Merrimack initiates dosing in MM-111 combination Phase 1 study in advanced HER2 positive patients

Merrimack Pharmaceuticals, Inc. announced today that five patients have received therapy in a Phase I clinical study combining MM-111 with multiple standard treatment regimens for patients with advanced HER2 positive (HER2+) solid tumors.

MM-111 is a bi-specific antibody that targets tumor cells over-expressing ErbB2/HER2. MM-111 is designed to inhibit the signaling between ErbB2/HER2 and ErbB3/HER3 thus disabling downstream signaling, including the phosphatidylinositol 3-kinase (PI3K) pathway, and preventing tumor proliferation. In this study, Merrimack is evaluating whether MM-111 could be safely added to standard therapies used to treat HER2 positive cancers. The study could also provide preliminary evidence of activity in patients with advanced/metastatic HER2 positive disease, an area of high unmet medical need for which there are limited treatment options.

"HER2 positive cancers are historically more aggressive and carry a poorer prognosis than other types of solid tumors," says Clet Niyikiza, Ph.D., Executive Vice President of Development, Merrimack Pharmaceuticals. "Patients with HER2 positive metastatic cancer eventually progress or are intolerant of current approved regimens. Close to half of the patients treated with such regimens fail to respond."
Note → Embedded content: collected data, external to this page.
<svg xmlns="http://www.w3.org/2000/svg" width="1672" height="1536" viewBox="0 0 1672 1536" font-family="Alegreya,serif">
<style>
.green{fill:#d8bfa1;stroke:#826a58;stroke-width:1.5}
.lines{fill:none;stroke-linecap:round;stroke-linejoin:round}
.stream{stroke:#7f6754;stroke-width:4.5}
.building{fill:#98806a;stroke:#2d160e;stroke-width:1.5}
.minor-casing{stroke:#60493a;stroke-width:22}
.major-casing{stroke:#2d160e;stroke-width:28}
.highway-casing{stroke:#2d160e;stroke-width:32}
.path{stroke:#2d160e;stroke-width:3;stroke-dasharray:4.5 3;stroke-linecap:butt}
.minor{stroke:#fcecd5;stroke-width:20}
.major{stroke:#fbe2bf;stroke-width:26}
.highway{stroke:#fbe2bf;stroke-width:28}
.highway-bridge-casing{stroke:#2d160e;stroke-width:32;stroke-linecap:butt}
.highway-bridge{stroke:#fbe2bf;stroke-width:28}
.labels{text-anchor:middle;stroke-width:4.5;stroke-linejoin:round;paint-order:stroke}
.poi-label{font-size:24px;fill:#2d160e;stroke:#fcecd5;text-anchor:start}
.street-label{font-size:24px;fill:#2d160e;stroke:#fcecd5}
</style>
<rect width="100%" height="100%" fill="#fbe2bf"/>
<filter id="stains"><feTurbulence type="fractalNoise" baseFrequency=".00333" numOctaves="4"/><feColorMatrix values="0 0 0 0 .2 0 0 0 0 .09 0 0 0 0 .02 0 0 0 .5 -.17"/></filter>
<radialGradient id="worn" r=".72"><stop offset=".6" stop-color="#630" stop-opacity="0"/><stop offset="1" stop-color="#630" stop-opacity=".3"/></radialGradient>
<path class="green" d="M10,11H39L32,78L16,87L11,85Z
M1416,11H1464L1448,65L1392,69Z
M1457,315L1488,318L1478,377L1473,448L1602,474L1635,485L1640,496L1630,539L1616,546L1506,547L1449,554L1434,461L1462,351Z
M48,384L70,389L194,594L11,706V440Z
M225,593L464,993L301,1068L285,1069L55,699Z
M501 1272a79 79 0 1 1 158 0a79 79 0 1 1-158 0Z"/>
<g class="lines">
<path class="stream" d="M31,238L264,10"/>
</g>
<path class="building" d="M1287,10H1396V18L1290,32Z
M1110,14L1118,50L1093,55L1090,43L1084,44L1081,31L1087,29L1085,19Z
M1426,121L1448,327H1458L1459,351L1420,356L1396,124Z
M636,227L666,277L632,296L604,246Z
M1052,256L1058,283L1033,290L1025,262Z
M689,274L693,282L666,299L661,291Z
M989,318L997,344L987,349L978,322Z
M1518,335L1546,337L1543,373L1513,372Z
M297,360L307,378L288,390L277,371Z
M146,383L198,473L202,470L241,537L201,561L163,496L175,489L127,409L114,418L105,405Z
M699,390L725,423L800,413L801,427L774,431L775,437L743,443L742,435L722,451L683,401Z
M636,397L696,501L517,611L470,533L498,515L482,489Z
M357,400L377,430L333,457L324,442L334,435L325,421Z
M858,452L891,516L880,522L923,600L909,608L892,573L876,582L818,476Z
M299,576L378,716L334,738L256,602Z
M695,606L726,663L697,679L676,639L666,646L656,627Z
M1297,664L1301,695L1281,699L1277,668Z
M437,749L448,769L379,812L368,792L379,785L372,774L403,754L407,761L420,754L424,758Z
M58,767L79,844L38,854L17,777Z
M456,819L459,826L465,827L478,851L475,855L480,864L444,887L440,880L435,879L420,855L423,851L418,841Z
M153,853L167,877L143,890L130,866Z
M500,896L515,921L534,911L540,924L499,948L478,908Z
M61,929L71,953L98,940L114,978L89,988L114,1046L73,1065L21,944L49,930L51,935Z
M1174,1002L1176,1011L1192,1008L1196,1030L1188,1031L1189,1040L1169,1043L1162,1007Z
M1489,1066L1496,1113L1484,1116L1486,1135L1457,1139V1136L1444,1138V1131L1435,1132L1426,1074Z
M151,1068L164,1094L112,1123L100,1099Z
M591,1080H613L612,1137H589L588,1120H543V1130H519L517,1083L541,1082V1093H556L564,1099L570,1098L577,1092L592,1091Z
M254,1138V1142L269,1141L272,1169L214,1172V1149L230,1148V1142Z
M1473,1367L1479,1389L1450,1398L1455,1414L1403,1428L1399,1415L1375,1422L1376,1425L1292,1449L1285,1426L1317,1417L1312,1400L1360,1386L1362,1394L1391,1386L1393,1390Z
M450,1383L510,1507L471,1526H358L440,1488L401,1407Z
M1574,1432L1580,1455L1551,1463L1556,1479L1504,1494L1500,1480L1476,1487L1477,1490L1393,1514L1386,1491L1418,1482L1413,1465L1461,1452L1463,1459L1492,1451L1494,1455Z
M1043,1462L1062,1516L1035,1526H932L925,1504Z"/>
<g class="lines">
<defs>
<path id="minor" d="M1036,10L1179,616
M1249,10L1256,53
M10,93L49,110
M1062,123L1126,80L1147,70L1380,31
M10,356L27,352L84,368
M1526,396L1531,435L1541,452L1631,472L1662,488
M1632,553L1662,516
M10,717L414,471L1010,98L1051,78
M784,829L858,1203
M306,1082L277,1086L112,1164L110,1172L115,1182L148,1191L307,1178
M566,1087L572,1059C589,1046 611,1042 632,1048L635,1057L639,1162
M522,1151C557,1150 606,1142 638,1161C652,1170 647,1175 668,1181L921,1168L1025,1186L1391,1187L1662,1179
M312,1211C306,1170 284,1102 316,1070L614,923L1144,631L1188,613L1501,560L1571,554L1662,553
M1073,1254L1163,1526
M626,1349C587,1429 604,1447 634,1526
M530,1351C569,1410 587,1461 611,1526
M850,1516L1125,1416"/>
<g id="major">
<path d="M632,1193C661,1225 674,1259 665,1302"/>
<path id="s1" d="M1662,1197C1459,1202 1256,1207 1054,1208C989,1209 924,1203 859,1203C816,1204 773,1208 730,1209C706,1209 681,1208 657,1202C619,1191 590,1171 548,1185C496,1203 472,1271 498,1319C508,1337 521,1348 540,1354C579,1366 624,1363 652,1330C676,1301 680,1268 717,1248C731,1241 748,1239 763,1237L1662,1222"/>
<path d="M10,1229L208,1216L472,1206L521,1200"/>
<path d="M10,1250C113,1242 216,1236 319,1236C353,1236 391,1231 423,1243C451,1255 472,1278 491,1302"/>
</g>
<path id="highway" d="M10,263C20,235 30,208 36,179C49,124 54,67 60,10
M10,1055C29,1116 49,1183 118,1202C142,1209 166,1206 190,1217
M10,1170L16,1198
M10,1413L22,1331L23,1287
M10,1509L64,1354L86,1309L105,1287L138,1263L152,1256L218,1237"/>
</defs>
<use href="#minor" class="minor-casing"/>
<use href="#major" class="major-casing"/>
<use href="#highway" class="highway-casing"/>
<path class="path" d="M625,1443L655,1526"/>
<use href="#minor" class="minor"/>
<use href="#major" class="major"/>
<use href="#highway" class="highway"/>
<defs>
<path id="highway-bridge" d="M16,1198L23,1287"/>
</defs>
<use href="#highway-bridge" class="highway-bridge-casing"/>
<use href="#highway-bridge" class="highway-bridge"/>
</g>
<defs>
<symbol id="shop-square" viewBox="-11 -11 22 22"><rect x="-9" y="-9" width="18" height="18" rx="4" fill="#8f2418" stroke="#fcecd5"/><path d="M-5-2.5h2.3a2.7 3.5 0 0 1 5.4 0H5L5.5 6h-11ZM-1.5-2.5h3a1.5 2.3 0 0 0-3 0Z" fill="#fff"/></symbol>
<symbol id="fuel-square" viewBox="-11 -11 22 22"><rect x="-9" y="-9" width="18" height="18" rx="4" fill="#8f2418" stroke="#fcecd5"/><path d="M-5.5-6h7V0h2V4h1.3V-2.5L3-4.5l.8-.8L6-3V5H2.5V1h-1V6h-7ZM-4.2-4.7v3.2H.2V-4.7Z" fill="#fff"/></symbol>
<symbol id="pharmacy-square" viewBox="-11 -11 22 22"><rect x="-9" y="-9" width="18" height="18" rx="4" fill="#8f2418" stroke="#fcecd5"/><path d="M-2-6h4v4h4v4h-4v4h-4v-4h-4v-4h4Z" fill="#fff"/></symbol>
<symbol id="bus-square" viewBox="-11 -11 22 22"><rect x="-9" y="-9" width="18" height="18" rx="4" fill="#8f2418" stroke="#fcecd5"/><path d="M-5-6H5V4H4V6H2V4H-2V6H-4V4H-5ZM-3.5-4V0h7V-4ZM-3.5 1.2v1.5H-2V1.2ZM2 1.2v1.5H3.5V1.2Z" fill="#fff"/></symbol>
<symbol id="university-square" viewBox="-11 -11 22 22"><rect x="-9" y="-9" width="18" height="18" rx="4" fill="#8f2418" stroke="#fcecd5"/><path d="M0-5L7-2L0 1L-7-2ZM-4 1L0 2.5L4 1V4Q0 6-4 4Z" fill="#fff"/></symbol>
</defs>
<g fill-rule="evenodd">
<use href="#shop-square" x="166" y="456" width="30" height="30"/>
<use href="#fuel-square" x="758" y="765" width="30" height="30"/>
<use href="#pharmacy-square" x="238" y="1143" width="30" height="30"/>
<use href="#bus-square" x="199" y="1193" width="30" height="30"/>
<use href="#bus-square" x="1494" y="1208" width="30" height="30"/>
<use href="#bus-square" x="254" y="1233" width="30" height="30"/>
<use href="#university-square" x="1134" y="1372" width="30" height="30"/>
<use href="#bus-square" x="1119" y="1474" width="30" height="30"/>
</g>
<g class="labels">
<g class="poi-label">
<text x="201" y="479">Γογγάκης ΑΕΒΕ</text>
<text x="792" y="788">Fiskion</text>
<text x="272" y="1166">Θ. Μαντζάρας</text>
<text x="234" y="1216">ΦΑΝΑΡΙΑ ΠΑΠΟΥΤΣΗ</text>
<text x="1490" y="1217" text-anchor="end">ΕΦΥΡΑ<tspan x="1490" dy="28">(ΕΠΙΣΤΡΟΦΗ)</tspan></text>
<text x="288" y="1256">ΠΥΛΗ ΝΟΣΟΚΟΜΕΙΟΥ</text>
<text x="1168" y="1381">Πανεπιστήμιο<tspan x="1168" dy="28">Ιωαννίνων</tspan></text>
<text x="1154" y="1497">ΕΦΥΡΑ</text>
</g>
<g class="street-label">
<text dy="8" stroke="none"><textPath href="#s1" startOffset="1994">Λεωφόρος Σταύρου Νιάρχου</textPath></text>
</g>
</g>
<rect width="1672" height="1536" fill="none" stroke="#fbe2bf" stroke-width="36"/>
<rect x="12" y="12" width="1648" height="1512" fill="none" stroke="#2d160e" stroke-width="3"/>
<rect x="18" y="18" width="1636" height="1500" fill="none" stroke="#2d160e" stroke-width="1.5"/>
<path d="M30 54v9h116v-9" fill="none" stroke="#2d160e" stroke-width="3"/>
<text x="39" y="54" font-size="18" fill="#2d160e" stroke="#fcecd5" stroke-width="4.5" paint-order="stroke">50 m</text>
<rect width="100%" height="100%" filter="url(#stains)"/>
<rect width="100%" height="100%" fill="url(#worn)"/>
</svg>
The Phase 1 study will evaluate the human safety and pharmacokinetics of MM-111 when administered in combination with either 1) cisplatin, capecitabine, and trastuzumab; 2) lapatinib and trastuzumab; or 3) paclitaxel and trastuzumab in patients with HER2 positive solid tumors. The study is being run in collaboration with US Oncology, a leading integrated oncology company that is affiliated with more than 1,400 physicians nationwide.

"Because ErbB3 activation has been indicated as a cause of resistance to current HER2 targeted treatments and chemotherapies, we plan to investigate MM-111 as a backbone combination therapy for patients with HER2 positive tumors," said Victor Moyo, M.D., Vice President of Clinical Investigations, Merrimack Pharmaceuticals.